To break through the second wall, economics and security we focussed on training and deploying smaller models in a sandboxed or on-prem environment. For most real-world text classification and entity extraction workflows, the required reasoning is rarely deep or open-ended. It does not require World Knowledge. It requires Domain Expertise. Because the reasoning boundaries are defined by specific SOPs, we can distill this intelligence into a Small Language Model (Generally ranging from 2-8B parameters depending on the complexity of task at hand).

  • Cost Drop: Small models are cheap to run. Deploying a 2-8B parameter model costs pennies per million tokens compared to dollars for frontier LLMs. Further since prompts are tiny, it reduces the token processing drastically which means even lower costs.
  • Low Latency: Small models are fast. What took 1-3 seconds with a cloud API can be done in milliseconds. Again fewer tokens means faster processing. On top of this we also use continuous batching, processing multiple requests simultaneously to push latency even lower for high-volume scenarios.
  • Data Security:  Because models are small and efficient, they can run on your infrastructure. Your data never leaves your environment. Deploy in your private cloud, your on-premise servers, or an isolated sandbox. The model processes everything locally, then returns structured results.
  • Proprietary Asset Protection: The model is trained to think like you. It mimics your unique logic and edge cases. Even if the model weights were leaked (although chances are negligible), it is so hyper-specialized to your internal data schema that it is practically useless to anyone.

Conclusion

The next decade won't just be about AI, it will be the decade of agents. Autonomous systems that don't just answer questions but actually do work: routing tickets, processing invoices, updating records, making decisions, and orchestrating entire workflows without human intervention. As these agents reshape how businesses operate, one thing becomes clear: text classification and entity extraction aren't just useful features, they're the foundational infrastructure. Every agent workflow starts with understanding: What kind of request is this? What information does it contain? Where should it go? What action does it require? Before an agent can route, escalate, approve, or process anything, it must first classify and extract. These two tasks are the Backbone of the Agentic future. Classification is the Agent’s "Brain Stem" (routing logic), and Extraction is its "Sense" (Inputs).

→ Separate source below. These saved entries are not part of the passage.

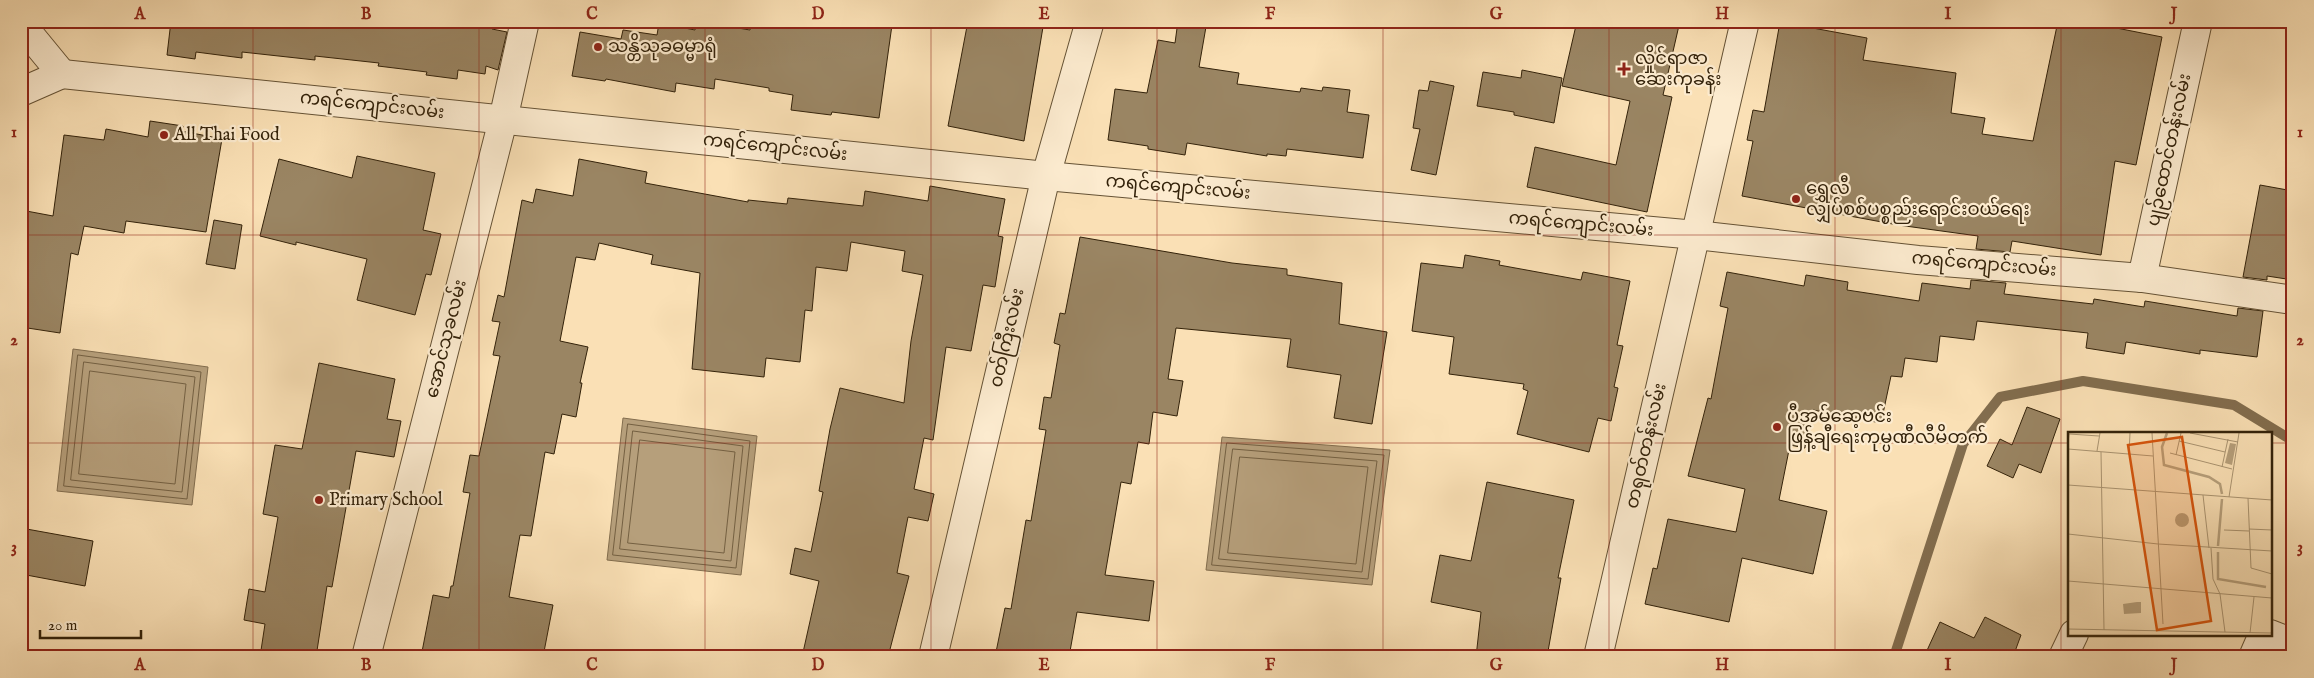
<svg xmlns="http://www.w3.org/2000/svg" width="2314" height="678" font-family="'IM FELL English','Noto Sans Myanmar',serif">
<style>
.water{fill:#b69f7b;stroke:#826d4e}
.lines{fill:none;stroke-linecap:round;stroke-linejoin:round}
.shore{stroke:#746042;stroke-width:1}
.stream{stroke:#826d4e;stroke-width:10}
.building{fill:#9a8563;stroke:#33220a}
.minor-casing{stroke:#655235;stroke-width:30}
.tertiary-casing{stroke:#655235;stroke-width:30}
.minor{stroke:#fcebcf;stroke-width:28}
.tertiary{stroke:#fcebcf;stroke-width:28}
.grid{fill:none;stroke:#8f2418;stroke-width:1;stroke-opacity:0.55}
.poi-dot{fill:#8f2418;stroke:#fcebcf;stroke-width:2}
.labels{text-anchor:middle;dominant-baseline:central;stroke-width:4.5;stroke-linejoin:round;paint-order:stroke}
.poi-label{font-size:18px;fill:#33220a;stroke:#fcebcf;text-anchor:start}
.street-label{font-size:18px;fill:#33220a;stroke:#fcebcf}
.inset-river{fill:none;stroke:#b69f7b;stroke-width:2.5}
.inset-road{fill:none;stroke:#aa9471;stroke-width:1}
.view{fill:#d6540c;fill-opacity:0.15;stroke:#d6540c;stroke-width:2.5}
.inset-edge{fill:none;stroke:#33220a;stroke-width:2.5}
.neatline{fill:none;stroke:#8f2418;stroke-width:2}
.grid-label{font-size:16px;text-anchor:middle;font-weight:bold;fill:#8f2418}
</style>
<rect width="100%" height="100%" fill="#fae0b5"/>
<filter id="stains"><feTurbulence type="fractalNoise" baseFrequency=".004" numOctaves="4"/><feColorMatrix values="0 0 0 0 .2 0 0 0 0 .09 0 0 0 0 .02 0 0 0 .5 -.17"/></filter>
<radialGradient id="worn" r=".72"><stop offset=".6" stop-color="#630" stop-opacity="0"/><stop offset="1" stop-color="#630" stop-opacity=".3"/></radialGradient>
<!-- water -->
<g class="water">
<path d="M73 349 208 367 192 505 57 491Z"/>
<path d="M623 418 757 436 741 575 607 560Z"/>
<path d="M1222 437 1390 450 1372 585 1206 570Z"/>
</g>
<g class="lines">
<!-- shore -->
<g class="shore">
<path d="M78 355 201 372 187 499 64 486Z"/>
<path d="M84 362 195 377 182 492 71 480Z"/>
<path d="M90 371 186 384 175 484 79 474Z"/>
<path d="M628 424 750 441 736 568 613 555Z"/>
<path d="M633 431 743 446 731 561 620 549Z"/>
<path d="M640 440 735 452 724 553 628 543Z"/>
<path d="M1227 443 1384 455 1368 579 1212 565Z"/>
<path d="M1233 449 1377 461 1362 572 1219 559Z"/>
<path d="M1240 457 1368 467 1356 564 1228 553Z"/>
</g>
<!-- stream -->
<path class="stream" d="M1894 657 1963 444 2000 397 2083 381 2234 405 2293 441"/>
</g>
<!-- building -->
<g class="building">
<path d="M171 21H493L492 29 507 32 498 70 486 66 485 74 458 70 457 79 426 75 427 72 378 66 379 63 315 56V60L242 52V58L196 52 195 59 167 55Z"/>
<path d="M696 21 750 30 751 21H864L892 25 879 118 832 112 831 115 791 110 793 95 769 91V88L715 79 714 89 676 83 675 92 606 79 605 81 572 76 580 32 621 39 623 30 657 35 659 23 695 30Z"/>
<path d="M968 21H1011L1043 27 1024 141 948 126Z"/>
<path d="M1178 21H1207L1199 67 1239 73 1237 84 1300 92 1301 88 1322 91 1323 87 1350 90 1347 112 1369 115 1363 158 1287 149 1286 156 1267 154V156L1187 143 1185 155 1148 149V146L1108 140 1115 89 1147 93 1158 40 1175 43Z"/>
<path d="M1577 21H1680L1663 95 1672 97 1647 212 1527 187 1535 147 1616 165 1630 101 1562 86Z"/>
<path d="M2058 21H2081L2162 37 2136 165 2115 161 2101 255 2012 241 2010 252 1976 249 1978 236 1898 225 1742 196 1753 141 1747 140 1753 110 1764 112 1780 22 1867 38 1863 60 1956 73 1951 113 1985 118 1982 134 2033 141Z"/>
<path d="M1522 70 1562 78 1554 123 1514 115V112L1477 106 1483 72 1521 78Z"/>
<path d="M1430 81 1454 86 1436 175 1411 170 1420 129 1413 128 1419 90 1428 91Z"/>
<path d="M150 121 183 126 182 131 222 139 206 232 126 221 124 233 84 226 78 255 71 253 60 333 21 327V210L53 216 64 135 104 140 106 129 148 137Z"/>
<path d="M357 156 435 173 423 230 441 234 431 275 426 274 415 315 357 300 367 259 296 242V245L260 236 279 159 352 178Z"/>
<path d="M579 159 647 172 645 183 748 202V200L787 204 788 198 863 206 865 191 928 201 930 186 1005 199 998 236 1003 237 995 287 983 285 971 351 946 347 933 440 924 438 914 489 934 494 928 521 908 517 897 573 909 576 888 657H802L819 581 790 574 795 548 811 552 823 492 819 491 830 429 840 388 904 403 911 341 923 275 902 271 905 251 851 242 847 271 816 267 812 311 805 310 800 362 766 358 764 377 692 369 700 273 651 264 653 255 599 243 595 260 576 257 560 341 588 347 580 383H582L576 417 562 414 554 454 545 452 531 536 520 535 509 597 553 605 543 657H421L433 595 449 598 451 586H453L470 493 463 492 470 455 479 456 500 356 493 355 500 322 492 321 498 295 504 297 522 200 533 203 536 189 573 196Z"/>
<path d="M2260 185 2293 191V280L2267 276V280L2243 277Z"/>
<path d="M214 220 242 225 235 269 206 264Z"/>
<path d="M1080 237 1232 263 1287 269V275L1342 283 1339 324 1387 332 1372 424 1334 418 1341 375 1287 367 1291 339 1176 328 1168 379 1183 381 1177 416 1153 412 1149 444 1138 442 1131 484 1121 482 1105 575 1154 581 1149 621 1077 612 1069 657H995L1005 608 1011 609 1026 520 1031 521 1046 430 1039 429 1044 397 1051 398 1060 345 1054 343 1060 313 1065 314Z"/>
<path d="M1465 255 1500 261 1499 265 1581 280 1583 272 1630 281 1617 345 1623 346 1614 387 1618 388 1611 421 1598 418 1589 452 1517 434 1528 391 1523 389 1524 384 1449 374 1454 337 1412 331 1421 263 1463 268Z"/>
<path d="M1727 272 1804 286 1806 275 1848 282 1847 290 1919 301 1922 283 1970 289 1971 280 2006 283 2004 294 2093 304 2094 299 2144 307 2145 301 2237 316 2238 308 2263 311 2257 357 2200 350V354L2126 342 2124 354 2086 348 2088 333 1977 321 1974 340 1940 336 1937 362 1905 358 1902 377 1891 376 1881 423 1813 410 1805 448 1790 445 1779 500 1827 511 1813 574 1742 558 1729 622 1645 604 1653 568 1657 569 1668 519 1736 532 1745 489 1688 476 1708 398 1711 399 1728 308 1720 306Z"/>
<path d="M319 363 395 379 387 419 401 421 394 457 356 451 332 587 327 586 316 657H260L265 624 244 620 249 589 265 592 278 517 263 514 275 445 302 449Z"/>
<path d="M2027 407 2060 419 2041 473 2019 464 2013 478 1987 466 2000 439 2012 445Z"/>
<path d="M1487 482 1574 500 1558 578H1561L1547 657H1476L1481 612 1431 602 1440 555 1471 561Z"/>
<path d="M21 528 93 541 85 586 21 574Z"/>
<path d="M1985 617 2021 635 2013 657H1924L1940 622 1974 638Z"/>
</g>
<g class="lines">
<defs>
<g id="minor">
<path d="M21 24 62 74 21 92"/>
<path d="M62 74 1046 176 1696 235 1918 260 2142 278 2293 300"/>
<path d="M2142 278 2198 21"/>
<path d="M2270 634 2293 643"/>
<path d="M366 657 503 120 525 21"/>
<path d="M933 657 1046 176 1090 21"/>
<path d="M2063 657 2074 634"/>
<path d="M2253 657 2263 634"/>
</g>
<path id="tertiary" d="M1598 657 1745 21"/>
</defs>
<!-- minor casing -->
<use href="#minor" class="minor-casing"/>
<!-- tertiary casing -->
<use href="#tertiary" class="tertiary-casing"/>
<!-- minor -->
<use href="#minor" class="minor"/>
<!-- tertiary -->
<use href="#tertiary" class="tertiary"/>
</g>
<!-- grid -->
<path class="grid" d="M253 21V657M479 21V657M705 21V657M931 21V657M1157 21V657M1383 21V657M1609 21V657M1835 21V657M2061 21V657M21 235H2293M21 443H2069M2270 443H2293"/>
<!-- markers -->
<g class="poi-dot">
<circle cx="598" cy="47" r="5"/>
<path d="M1621.5 61.5h5v5h5v5h-5v5h-5v-5h-5v-5h5z"/>
<circle cx="164" cy="135" r="5"/>
<circle cx="1796" cy="199" r="5"/>
<circle cx="1777" cy="427" r="5"/>
<circle cx="319" cy="500" r="5"/>
</g>
<g class="labels">
<!-- poi labels -->
<g class="poi-label">
<text x="608" y="47">သန္တိသုခဓမ္မာရုံ</text>
<text x="1635" y="59">လှိုင်ရာဇာ<tspan x="1635" dy="21">ဆေးကုခန်း</tspan></text>
<text x="174" y="135">All Thai Food</text>
<text x="1806" y="189">ရွှေလီ<tspan x="1806" dy="21">လျှပ်စစ်ပစ္စည်းရောင်းဝယ်ရေး</tspan></text>
<text x="1787" y="417">ပီအမ်ဆေ့ဗင်း<tspan x="1787" dy="21">ဖြန့်ချီရေးကုမ္ပဏီလီမိတက်</tspan></text>
<text x="329" y="500">Primary School</text>
</g>
<!-- street labels -->
<g class="street-label">
<text transform="translate(372 106) rotate(6)">ကရင်ကျောင်းလမ်း</text>
<text transform="translate(775 148) rotate(6)">ကရင်ကျောင်းလမ်း</text>
<text transform="translate(2170 150) rotate(-78)">ပျဉ်ထောင်တန်းလမ်း</text>
<text transform="translate(1178 188) rotate(5)">ကရင်ကျောင်းလမ်း</text>
<text transform="translate(1581 225) rotate(5)">ကရင်ကျောင်းလမ်း</text>
<text transform="translate(1984 265) rotate(5)">ကရင်ကျောင်းလမ်း</text>
<text transform="translate(1008 338) rotate(-77)">၀တ်ကြီးလမ်း</text>
<text transform="translate(447 339) rotate(-76)">အောင်သုခလမ်း</text>
<text transform="translate(1647 446) rotate(-77)">တရုတ်တန်းလမ်း</text>
</g>
</g>
<!-- overview -->
<g transform="translate(2068 432)">
<rect width="204" height="204" fill="#fae0b5"/>
<path d="M162 11 168 12 164 33 157 31ZM107 88a7 7 0 1 1 14 0a7 7 0 1 1-14 0ZM69 170H73V181L56 182 55 172Z" fill="#b69f7b"/>
<path class="inset-river" d="M99 1 94 15 96 33 141 45 152 52 154 62M150 114 154 67M150 120V147L198 155"/>
<path class="inset-road" d="M84 1 95 192M122 1 170 10M111 9 157 20M0 11 1 2 31 4M0 17 85 24M29 19 32 1M33 20 36 198M102 21 164 37M61 22 62 1M108 23 113 1M154 35 160 7M0 53 204 68M135 63 141 116M161 65 171 1M180 66 183 136 204 142M181 97 204 98M156 98 181 99M0 102 90 112 204 119M143 116 145 147 152 162 157 200M0 149 204 166M0 197 204 201M182 201 186 165"/>
<path class="view" d="M114 5 143 189 89 198 60 13Z"/>
<rect width="204" height="204" class="inset-edge"/>
</g>
<!-- margin -->
<rect width="2314" height="678" fill="none" stroke="#fae0b5" stroke-width="55"/>
<!-- scale -->
<path d="M40 630v8h101v-8" fill="none" stroke="#33220a" stroke-width="2.5"/>
<text x="48" y="630" font-size="15" fill="#33220a" stroke="#fcebcf" stroke-width="4" paint-order="stroke">20 m</text>
<rect x="28" y="28" width="2258" height="622" class="neatline"/>
<g class="grid-label">
<text x="140" y="19">A</text>
<text x="366" y="19">B</text>
<text x="592" y="19">C</text>
<text x="818" y="19">D</text>
<text x="1044" y="19">E</text>
<text x="1270" y="19">F</text>
<text x="1496" y="19">G</text>
<text x="1722" y="19">H</text>
<text x="1948" y="19">I</text>
<text x="2174" y="19">J</text>
<text x="14" y="137">1</text>
<text x="2300" y="137">1</text>
<text x="14" y="345">2</text>
<text x="2300" y="345">2</text>
<text x="14" y="552">3</text>
<text x="2300" y="552">3</text>
<text x="140" y="670">A</text>
<text x="366" y="670">B</text>
<text x="592" y="670">C</text>
<text x="818" y="670">D</text>
<text x="1044" y="670">E</text>
<text x="1270" y="670">F</text>
<text x="1496" y="670">G</text>
<text x="1722" y="670">H</text>
<text x="1948" y="670">I</text>
<text x="2174" y="670">J</text>
</g>
<rect width="100%" height="100%" filter="url(#stains)"/>
<rect width="100%" height="100%" fill="url(#worn)"/>
</svg>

This transition to the "Thinking Layer as Control Surface" unlocks a future far more profound than just efficiency; it democratizes the creation of intelligence. The challenge now shifts from capability to empowermentHow do we enable every team, from Legal to Logistics, to bypass the data science bottleneck and build agents that mimic their exact decision-making intuition? As we look to the decade ahead, we are left with one defining question: Will the winners in AI be the organizations who successfully translate their institutional wisdom into reliable and deterministic agents with classification and extraction layers as their backbone?